Tutuksuz sanık Kenan O. ise arkadaşı Cumali K. ile saat 13.00’da Akpınar’da görüşmek için sözleştiklerini beyan ederek, “Cumali, kafenin birinci katından bana seslendi, kafeye çıktım. Orada tanıdığım İsmail, Mücahit vardı. Selim ağabeyi de tanırım. Bir süre oturduk. İsmail’in belinde tabanca olduğunu gördüm, bir sıkıntı olup olmadığını sordum, “yok” dedi. Bayan arkadaşım geldi oradan ayrıldık. Kafedeyken bir bayan müşterinin etrafı çekerek telefonla görüştüğünü gördüm. Bazı insanları gösterircesine bunu yapıyordu. Oradan ayrıldık. 2-3 saat sonra arkadaşım bana, “İsmail ve Fatih öldü” diye bana mesaj attı. Olay esnasında orada yoktum” ifadesinde bulundu.

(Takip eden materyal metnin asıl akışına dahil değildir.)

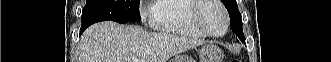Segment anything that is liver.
Returning a JSON list of instances; mask_svg holds the SVG:
<instances>
[{
	"mask_svg": "<svg viewBox=\"0 0 331 62\" xmlns=\"http://www.w3.org/2000/svg\"><path fill=\"white\" fill-rule=\"evenodd\" d=\"M199 40L105 21L89 27L79 44L81 62H167Z\"/></svg>",
	"mask_w": 331,
	"mask_h": 62,
	"instance_id": "1",
	"label": "liver"
}]
</instances>
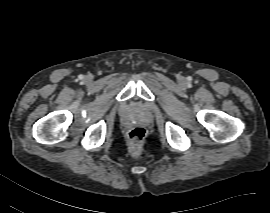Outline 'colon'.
Returning a JSON list of instances; mask_svg holds the SVG:
<instances>
[{
    "instance_id": "1",
    "label": "colon",
    "mask_w": 270,
    "mask_h": 213,
    "mask_svg": "<svg viewBox=\"0 0 270 213\" xmlns=\"http://www.w3.org/2000/svg\"><path fill=\"white\" fill-rule=\"evenodd\" d=\"M146 130L142 127L132 129L128 134V145L132 156H138L146 140Z\"/></svg>"
}]
</instances>
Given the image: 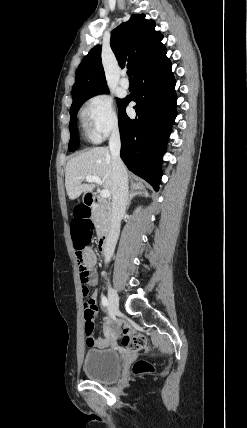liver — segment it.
Masks as SVG:
<instances>
[{
    "label": "liver",
    "instance_id": "6515ba94",
    "mask_svg": "<svg viewBox=\"0 0 247 428\" xmlns=\"http://www.w3.org/2000/svg\"><path fill=\"white\" fill-rule=\"evenodd\" d=\"M86 176H98L102 180L104 189L113 192L112 156L106 147H94L86 152L71 158L65 169V187L71 200L78 198L82 193H90L95 188V182L84 184ZM136 185L132 183V186ZM139 187L140 185H137Z\"/></svg>",
    "mask_w": 247,
    "mask_h": 428
}]
</instances>
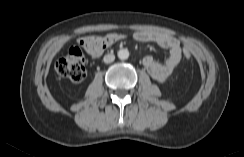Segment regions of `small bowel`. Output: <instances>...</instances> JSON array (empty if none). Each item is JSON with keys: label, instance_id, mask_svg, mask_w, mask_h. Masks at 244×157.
I'll list each match as a JSON object with an SVG mask.
<instances>
[{"label": "small bowel", "instance_id": "obj_1", "mask_svg": "<svg viewBox=\"0 0 244 157\" xmlns=\"http://www.w3.org/2000/svg\"><path fill=\"white\" fill-rule=\"evenodd\" d=\"M118 41L124 38L123 34H117ZM138 42L155 43L159 47L168 50L169 57L164 62L155 60L152 56H145L143 64L153 79L165 82L179 65L182 58V48L179 41L165 33L155 31H139L133 34ZM79 44L93 57H99L107 48L98 47L93 43V36H84L79 39Z\"/></svg>", "mask_w": 244, "mask_h": 157}]
</instances>
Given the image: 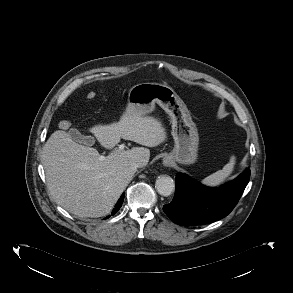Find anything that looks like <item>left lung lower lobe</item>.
Listing matches in <instances>:
<instances>
[{
    "label": "left lung lower lobe",
    "instance_id": "0a47b994",
    "mask_svg": "<svg viewBox=\"0 0 293 293\" xmlns=\"http://www.w3.org/2000/svg\"><path fill=\"white\" fill-rule=\"evenodd\" d=\"M249 178L250 170L247 169L235 180L219 188H209L178 173L175 196L163 210L179 225H203L220 220L233 210Z\"/></svg>",
    "mask_w": 293,
    "mask_h": 293
}]
</instances>
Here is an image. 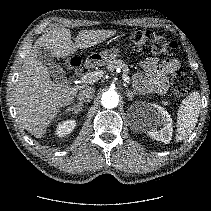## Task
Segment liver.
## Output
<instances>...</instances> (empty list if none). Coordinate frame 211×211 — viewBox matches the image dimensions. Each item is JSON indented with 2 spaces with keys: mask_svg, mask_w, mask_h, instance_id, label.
<instances>
[{
  "mask_svg": "<svg viewBox=\"0 0 211 211\" xmlns=\"http://www.w3.org/2000/svg\"><path fill=\"white\" fill-rule=\"evenodd\" d=\"M114 34L113 30H82L73 43L69 29L55 28L35 41L12 91L18 119L24 129L41 138L59 109L73 102L78 90L87 87V84L70 87L51 81L48 68L38 60V48L46 47L53 56L66 58L74 55L77 49L90 48Z\"/></svg>",
  "mask_w": 211,
  "mask_h": 211,
  "instance_id": "1",
  "label": "liver"
}]
</instances>
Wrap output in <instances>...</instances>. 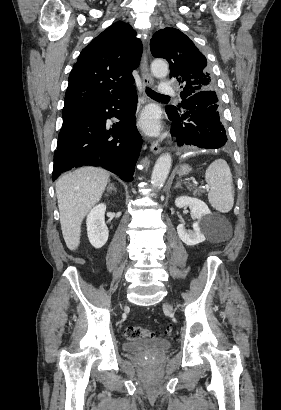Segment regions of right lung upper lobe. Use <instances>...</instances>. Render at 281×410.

-“Biz oturduğumuz yerden kalkmayız, dedi”
Olayda babası Remzi Erşahin öldürülen Emrecan E., babası ile Selim K’nın yanına gittiklerini, kafenin işletmesiyle ilgili konuştuklarını, Selim K’nın kendilerine “Biz oturduğumuz yerden kalkmayız” dediğini, babasının çıkarken “Müşteri var, akşam konuşuruz” dediğini anlattı.
Emrecan E., kafeden ayrıldıktan sonra Orduzu’ya gittiğini daha sonra Halil U. ve babasının eve geldiklerini sonrasında da kafeye gitmek üzere “Sen gelme” diyerek ayrıldıklarını, peşlerinden gittiğini, arabasını park ederken çatışma seslerini duyduğunu ifade etti. Emrecan E., şikayetçi olduğunu ve davaya katılma talebinin olduğunu söyledi.
Mahkeme, 5 Ocak Perşembe günü devam edecek.